A few weeks back we started a conversation on whether recruiting processes and systems are selecting or eliminating candidates. Our conclusion was that elimination is not the right way to recruit and a better selection process should start with better positioning of jobs to prospects. Selection needs to be based on ongoing engagement and an understanding of the ‘total addressable market’.
So what do we mean by the term ‘addressable market’ and how can we identify, understand and engage with an ‘addressable market’. Traditional recruiting has always worked on one principle: “Here is a job, apply for it”. A job posting has been the only “call to action” for Available candidates looking on job boards at that specific time the job was advertised. Whether they are active job seekers or passive job seekers has not really mattered to organisations. As such the current relationship between organisations and candidates is usually “apply or goodbye”. The conversation between recruiters and candidates has for long been unidirectional and that is not working for organisations. This could have major implications on how organisations can recruit for specialist positions, niche skills and leadership roles.

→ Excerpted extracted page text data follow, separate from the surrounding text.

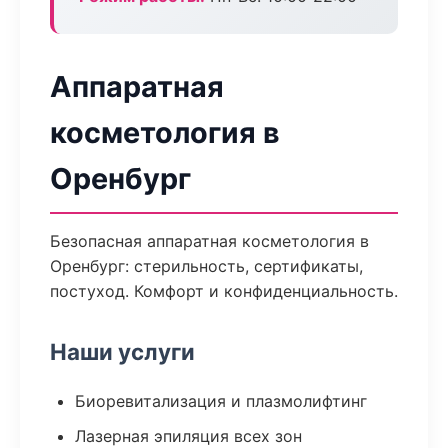
Аппаратная
косметология в
Оренбург
Безопасная аппаратная косметология в
Оренбург: стерильность, сертификаты,
постуход. Комфорт и конфиденциальность.
Наши услуги
Биоревитализация и плазмолифтинг
Лазерная эпиляция всех зон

What we know today is that the job market has started to significantly shift from the organisation to the candidate especially for hard to fill positions that make a difference to business outcomes. What we also know is that most job searches (300+ million per month) start with search engines and 90% candidates don’t apply for an interesting job the first time they see it. That pretty much leaves organizations between and rock and you know what. But why are these statistics contradictory? People are looking for jobs but not applying for them. That doesn’t make sense. Does it? Well yes! The ‘addressable market’ consists of both, ‘active’ and passive job seekers i.e. the ones that are not really actively looking for a job but open to the possibility to evaluating an interesting and compelling offer.

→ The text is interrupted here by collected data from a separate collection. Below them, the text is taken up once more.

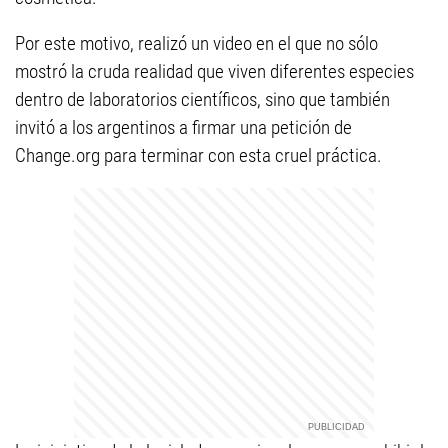
Por este motivo, realizó un video en el que no sólo
mostró la cruda realidad que viven diferentes especies
dentro de laboratorios científicos, sino que también
invitó a los argentinos a firmar una petición de
Change.org para terminar con esta cruel práctica.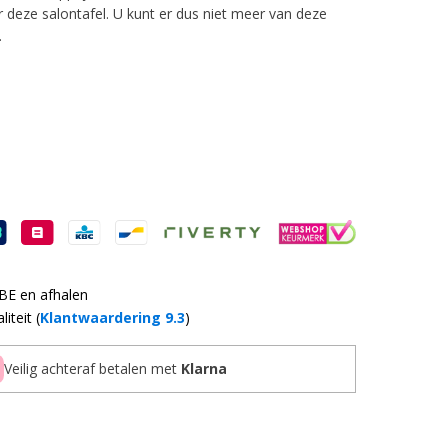
or deze salontafel. U kunt er dus niet meer van deze
.
 BE en afhalen
iteit (
Klantwaardering 9.3
)
Veilig achteraf betalen met
Klarna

Part of the answer may lie in organizations accepting some of the changes in the way talent is to be acquired especially with so many changes to the ‘Ways of Working’ as described in this Oxford Economics Study. http://www.oxfordeconomics.com/workforce2020 . A great place to start is to take the pressure off the application process and to engage with candidates for the future. Maybe recruiting could learn something from dating. Wow Relationship Science related to Recruiting? Ask yourself; When was the last time you went on a First Date and asked for a Hand in Marriage? Is it a similar type of life changing proposal of asking a person to commit to a job (as a currently passive candidate) on the first meeting?
Applying for a job doesn’t and shouldn’t have to be the only option for prospects. Many times, it’s just that people want to know more about your company, your job, the opportunities, but they don’t necessarily want to apply immediately. At that point you still need to engage those people by giving them a look at your ‘EVP’, your ‘Featured Careers’ and a Secondary Call to Action as in “Join our Talent Community”. Organisations need to capture and engage passive prospects, keep them and make your offer compelling for them to want to act. A ‘nurture’ program like a “loyalty program” to build relationships. That’s where a Talent Community can help build relationships that are mutually beneficial to both candidate and organisation.
Research from SAP’s Performance Benchmarking studies suggests that there is 20% lower time to hire and 32% lower cost per hire for organisations in Asia Pacific where external and internal applicants are able to place themselves in a talent pipeline according to their own interests or goals.
A Talent Community elevates the discussion between a candidate (active or passive) and an organization. It gives an opportunity for both sides to understand what they want from the other. “More like ‘dating’ then a proposal on the first date”.
A simplified entry into a talent community and subsequent leaving of your ‘business card’ gives organisations the ability to position the ‘optimal’ job to candidates at the ‘optimal’ time based on what the candidate are specifically seeking. Don’t ask for an ‘application’ ASK ‘to commence an engagement’.